А персональный бес: «Ты пал, а раз ты пал, падет и он, и все падут, и будете вы падать без конца».
Авито задумывается и в конечном счете приходит к убеждению, что нет дыма без огня, и тогда он решает дать смертный бой, чтобы спасти гения. При этом он чувствует прилив возмущения: Марина раскрыла секрет раньше его, это она произвела на свет сына, способного влюбиться в таком раннем возрасте, она некогда заставила влюбиться и его самого. Любовь! Вечно эта любовь становится на пути великих свершений! Сколько времени потратило человечество впустую на эту треклятую любовь! В случае с Аполодоро это и понятно: он сын своей матери, разве она не влюбилась в свое время в него, Авито? Ведь если хорошенько подумать, она, в сущности, влюблена в него и теперь!
Карраскалю не терпится пойти к дону Фульхенсио:
– Он влюбился!
Отец гения ожидал услышать все, что угодно, кроме флегматичного ответа философа:
– Это естественно!
– Да, не спорю, но…
– Что – но?
– Это неразумно!
– Природа превыше разума.
– Но ведь разум должен подчинить себе природу.
– Разум порожден природой.
– Однако природу надлежит образумить.
– То воля рока, – сухо ответствует дон Фульхенсио, раздраженный тем, что на этот раз дон Авито ему возражает.
– А что есть против рока?
– Сам же рок!
– Влюбился, влюбился, влюбился! Не будет у нас никакого гения…
– Разве гении не влюбляются?
– Конечно, нет. Гении не может влюбиться.
– А впрочем, откажитесь вы от задачи сделать из него гения, в самый раз будет, если мы воспитаем в нем талант.
– Подумать только, влюбился! А что по этому поводу говорит педагогика?
– Скажите-ка мне, друг мой Карраскаль, юноша влюблен абстрактно или конкретно?
– А в чем тут разница?
Карраскаль заранее поднимает брови, ожидая чего-нибудь потрясающего.

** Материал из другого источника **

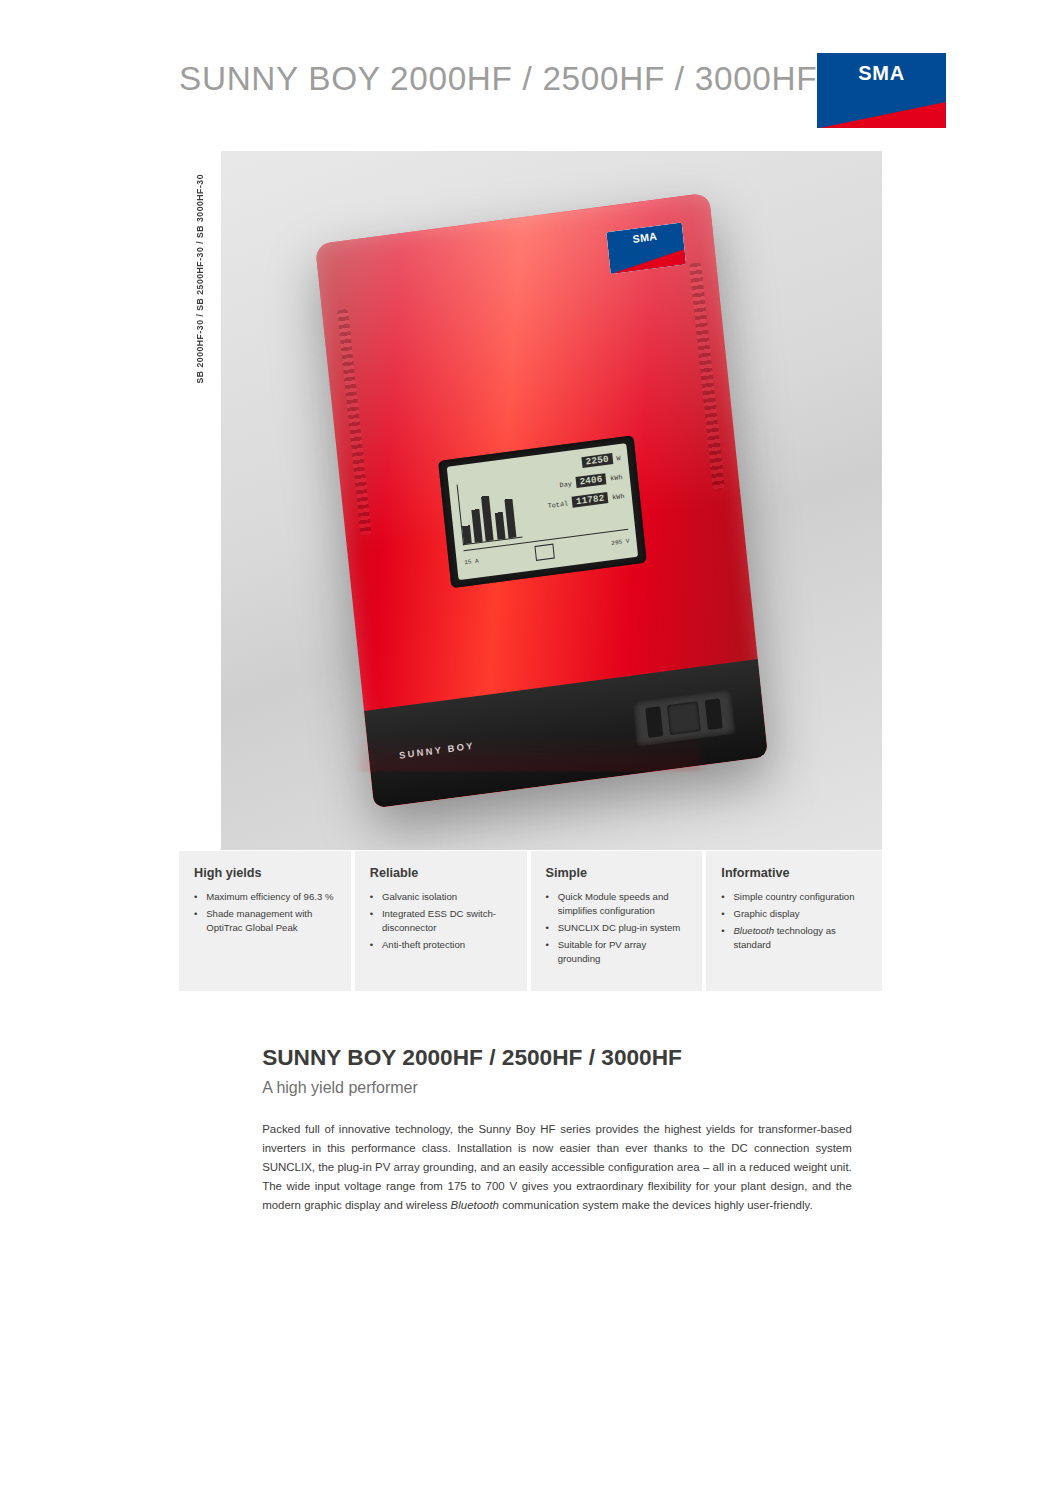SUNNY BOY 2000HF / 2500HF / 3000HF
SMA
SB 2000HF-30 / SB 2500HF-30 / SB 3000HF-30
SMA
2250 W
Day 2406 kWh
Total 11782 kWh
15 A 295 V
SUNNY BOY
High yields
Maximum efficiency of 96.3 %
Shade management with OptiTrac Global Peak
Reliable
Galvanic isolation
Integrated ESS DC switch-disconnector
Anti-theft protection
Simple
Quick Module speeds and simplifies configuration
SUNCLIX DC plug-in system
Suitable for PV array grounding
Informative
Simple country configuration
Graphic display
Bluetooth technology as standard
SUNNY BOY 2000HF / 2500HF / 3000HF
A high yield performer
Packed full of innovative technology, the Sunny Boy HF series provides the highest yields for transformer-based inverters in this performance class. Installation is now easier than ever thanks to the DC connection system SUNCLIX, the plug-in PV array grounding, and an easily accessible configuration area – all in a reduced weight unit. The wide input voltage range from 175 to 700 V gives you extraordinary flexibility for your plant design, and the modern graphic display and wireless Bluetooth communication system make the devices highly user-friendly.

– Я хочу знать, влюблен ли он в какую-то определенную девушку или женщину во плоти, или же его тянет к женщине вообще?
– Как это вообще?
Карраскаль ошалело глядит на философа.
– Очень просто, вообще. Любовь, друг мой, не индуктивна, а дедуктивна, она движется не от конкретного к абстрактному, а, наоборот, спускается от абстрактного к конкретному, ее вернее определил Платон, чем Аристотель, она начинается с любви к женщине вообще и в каждой особи воспринимает только вид; конкретизация, по-видимому, приходит много позже… Я говорю «по-видимому», ибо в реальной действительности она полностью конкретизируется только в чувствах героических, исторических, ставших легендарными, в них абстрактное получило свое абсолютное воплощение: Джульетта, Беатриче, Дидона, Исабель де Сегура, Шарлотта, Манон Леско[26] – это всё конкретные воплощения абстрактной идеи…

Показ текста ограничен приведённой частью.